EXERCISE INSTRUCTIONS: From the entries below, output the line with "camera: 10 degrees right, 5 degrees up" and each following line up to and including the line with "potted plant [535,150,637,320]", exactly as written.

DATA IN THIS EXERCISE:
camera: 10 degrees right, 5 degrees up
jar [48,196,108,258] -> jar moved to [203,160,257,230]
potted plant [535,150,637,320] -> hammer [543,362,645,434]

==

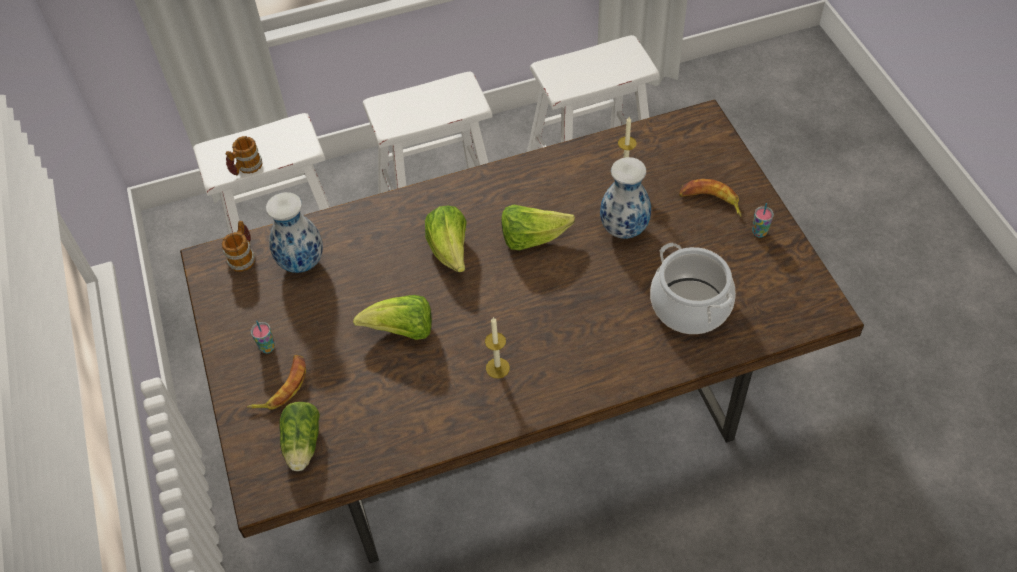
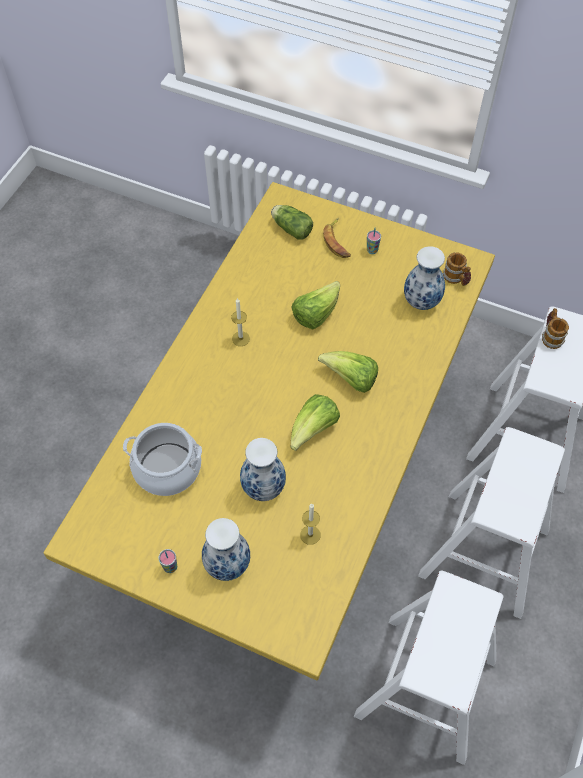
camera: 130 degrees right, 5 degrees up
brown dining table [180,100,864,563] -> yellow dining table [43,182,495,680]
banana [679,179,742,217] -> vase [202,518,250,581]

* * *

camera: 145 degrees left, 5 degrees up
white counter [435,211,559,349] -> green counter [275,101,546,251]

RESPONSE AREA:
camera: 10 degrees right, 5 degrees up
jar [48,196,108,258] -> jar moved to [203,160,257,230]
potted plant [535,150,637,320] -> hammer [543,362,645,434]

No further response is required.